About this task → Write the next part of the passage on the herbal formulation SL and its effects on breast cancer cells, starting after its final sentence. The lines that follow the passage are not part of it.

Reading text →
Although investigation of the use of herbal medicines has gained importance in the recent years, many concerns still persist among clinicians. The major concerns that limit the use of herbal medicines are the quality control of the products, batch-to-batch variability, safety and stability (Fong 2002). For these reasons, in this study, three different batches of SL were subjected to serial extraction, and the HPLC peaks were found to be similar. To further substantiate this point, bioassays (MTT and apoptotic assays) were performed on the fractions from all the three batches, and the results were reproducible. Thus, there was no significant batch-to-batch variability as far as SL was concerned. The possibility of heavy-metal contamination in the herbals was ruled out by the extraction with organic solvents. SL, when stored at room temperature, was stable for a year without degradation. Further, the HPLC peaks (number of peaks as well as intensity of peaks) that were obtained soon after the extraction matched those obtained from a year-old paste. These results demonstrated the stability of SL.

The present study is an attempt to find the efficacy of the formulated drug SL, tested from Western perspective of extraction with appropriate solvents and in vitro test systems. Since the phytochemicals from different sources are capable of producing synergistic and/or additive effects, the toxic effect, if any, from any one of the ingredients may be neutralized by the effect of the others. The extraction, in addition to rendering it possible to test the crude formulated SL, has formed a working mechanism for the elimination of heavy-metal contamination, if any, which would otherwise produce toxic side effects (Tagliaferri et al. 2001; Sujatha et al. 2000.

The present study indicates that the n-hexane and chloroform fractions of SL effectively inhibit MDA 231 cells, and the n-butanol fraction inhibits MCF-7 cells in culture. The results of these studies show that the more-lipophilic fractions of SL (n-hexane and chloroform) inhibit the growth of the ER-negative breast cancer cell line and a more-hydrophilic fraction (n-butanol) inhibits growth of the ER-positive breast cancer cell line. However, ethyl acetate and aqueous fractions do not appear to have any anti-tumor activity. Further, radiation alone was neither cytotoxic nor induced apoptosis in either of the cell lines (MCF data not shown). This is in correlation with a report by Watson et al. (1997) who barely found any detectable radiation-induced apoptosis in MDA 231 and MCF-7 cells. The combination of SL fractions with radiation (2 or 5 Gy) induced the cytotoxic effect and apoptosis in MDA-231 cells, which indicates that SL enhances radio-sensitivity of the ER-negative breast cancer cell line. Similarly, SL fractions are also capable of chemo-sensitizing the ER-negative breast cancer cells that are treated with doxorubicin. These results indicate that SL, apart from having a direct anti-tumor activity by itself, has the potential to enhance the sensitivity of ER-negative breast cancer cells to radiotherapy and chemotherapy.

Dataset entries →
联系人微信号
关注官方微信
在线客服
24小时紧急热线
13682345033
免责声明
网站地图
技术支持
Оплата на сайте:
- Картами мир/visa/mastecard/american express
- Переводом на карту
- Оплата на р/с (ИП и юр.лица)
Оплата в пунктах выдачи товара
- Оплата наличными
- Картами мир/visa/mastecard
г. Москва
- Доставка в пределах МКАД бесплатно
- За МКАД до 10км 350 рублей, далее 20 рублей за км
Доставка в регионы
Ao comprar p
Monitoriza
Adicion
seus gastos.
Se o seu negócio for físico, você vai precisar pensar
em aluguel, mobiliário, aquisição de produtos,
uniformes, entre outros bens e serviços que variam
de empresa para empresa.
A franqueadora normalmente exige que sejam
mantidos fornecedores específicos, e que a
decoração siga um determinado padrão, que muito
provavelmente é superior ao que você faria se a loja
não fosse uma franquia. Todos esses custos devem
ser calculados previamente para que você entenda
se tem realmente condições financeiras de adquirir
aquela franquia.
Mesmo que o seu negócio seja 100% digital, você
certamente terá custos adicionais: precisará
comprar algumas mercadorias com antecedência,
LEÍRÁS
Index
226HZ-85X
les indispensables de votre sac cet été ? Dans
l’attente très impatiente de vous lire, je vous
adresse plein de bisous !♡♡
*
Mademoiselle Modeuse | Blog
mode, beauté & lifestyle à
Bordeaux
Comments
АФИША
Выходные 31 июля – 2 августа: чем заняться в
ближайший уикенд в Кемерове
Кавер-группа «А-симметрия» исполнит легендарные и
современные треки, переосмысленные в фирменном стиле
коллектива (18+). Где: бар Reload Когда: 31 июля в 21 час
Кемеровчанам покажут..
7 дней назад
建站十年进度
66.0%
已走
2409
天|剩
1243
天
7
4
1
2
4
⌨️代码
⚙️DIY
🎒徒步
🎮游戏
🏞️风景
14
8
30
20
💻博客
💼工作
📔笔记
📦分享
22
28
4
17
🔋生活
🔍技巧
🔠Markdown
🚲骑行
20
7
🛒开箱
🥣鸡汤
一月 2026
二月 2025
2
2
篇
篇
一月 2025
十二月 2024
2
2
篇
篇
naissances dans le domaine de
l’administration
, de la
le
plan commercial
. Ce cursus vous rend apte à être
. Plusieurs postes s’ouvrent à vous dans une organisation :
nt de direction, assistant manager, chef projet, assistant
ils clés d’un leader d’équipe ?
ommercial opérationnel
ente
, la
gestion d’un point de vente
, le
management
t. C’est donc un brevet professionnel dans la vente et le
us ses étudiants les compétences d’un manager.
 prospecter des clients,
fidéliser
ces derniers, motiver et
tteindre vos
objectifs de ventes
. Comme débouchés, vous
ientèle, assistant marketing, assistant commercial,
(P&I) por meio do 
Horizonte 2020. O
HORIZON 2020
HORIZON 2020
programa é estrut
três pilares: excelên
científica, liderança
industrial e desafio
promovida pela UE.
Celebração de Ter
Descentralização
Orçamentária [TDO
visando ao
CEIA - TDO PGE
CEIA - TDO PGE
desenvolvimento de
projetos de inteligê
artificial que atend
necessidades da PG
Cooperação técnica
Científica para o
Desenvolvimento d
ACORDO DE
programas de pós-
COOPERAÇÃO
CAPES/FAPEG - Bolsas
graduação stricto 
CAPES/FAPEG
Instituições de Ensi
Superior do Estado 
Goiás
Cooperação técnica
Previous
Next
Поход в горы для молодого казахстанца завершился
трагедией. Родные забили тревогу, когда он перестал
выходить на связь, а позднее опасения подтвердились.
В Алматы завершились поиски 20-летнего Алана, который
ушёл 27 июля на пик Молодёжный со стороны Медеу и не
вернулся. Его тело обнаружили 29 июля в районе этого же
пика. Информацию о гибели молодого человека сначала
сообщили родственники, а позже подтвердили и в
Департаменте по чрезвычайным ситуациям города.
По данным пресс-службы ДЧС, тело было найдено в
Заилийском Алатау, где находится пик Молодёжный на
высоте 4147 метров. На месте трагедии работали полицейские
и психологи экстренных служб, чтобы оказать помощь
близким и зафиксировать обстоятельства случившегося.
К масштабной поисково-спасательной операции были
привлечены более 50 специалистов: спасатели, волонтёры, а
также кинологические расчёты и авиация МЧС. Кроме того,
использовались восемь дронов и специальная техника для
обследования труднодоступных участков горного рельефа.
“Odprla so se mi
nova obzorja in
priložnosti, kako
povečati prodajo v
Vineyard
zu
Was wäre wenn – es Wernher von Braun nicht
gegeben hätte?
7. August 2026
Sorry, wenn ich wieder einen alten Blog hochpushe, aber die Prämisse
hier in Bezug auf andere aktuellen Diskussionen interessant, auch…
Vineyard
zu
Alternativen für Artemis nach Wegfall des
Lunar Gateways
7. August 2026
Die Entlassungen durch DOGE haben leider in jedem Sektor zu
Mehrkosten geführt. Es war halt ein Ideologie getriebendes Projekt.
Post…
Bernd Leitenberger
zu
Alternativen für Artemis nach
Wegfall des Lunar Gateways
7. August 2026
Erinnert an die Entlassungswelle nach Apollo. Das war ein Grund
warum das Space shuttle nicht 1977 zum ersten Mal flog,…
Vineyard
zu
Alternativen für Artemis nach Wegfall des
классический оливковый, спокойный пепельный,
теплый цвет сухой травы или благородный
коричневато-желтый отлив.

Written response →
Estrogens are potent mitogens, and can play a major role in stimulating cell proliferation in hormone-responsive tissues by promoting the G1/S phase transition (Dobrzycka et al. 2003; Keen and Davidson 2003). Though anti-estrogen therapy has shown some promising results, it is limited to ER-positive breast cancers. Hence, ER-positive breast cancers have a better prognosis than ER-negative breast cancers. Yet, high systemic toxicity and drug resistance limit the successful outcome in most cases (Sharma et al. 2004). Therefore, the findings in the present study should be a panacea, particularly for ER-negative breast cancer patients.

Thus, this preliminary study scientifically validates the use of SL, a polyherbal formulation in the Siddha tradition, as a CAM for the treatment of breast cancer. However, to bring this efficacious drug into the mainstream of cancer therapy, future studies will focus on the active principles of SL and their modes of action, as well as their possible synergistic or additive effects. The outcome of such studies is expected to lead to the production of an effective anti-tumor agent, based on SL, against breast cancer.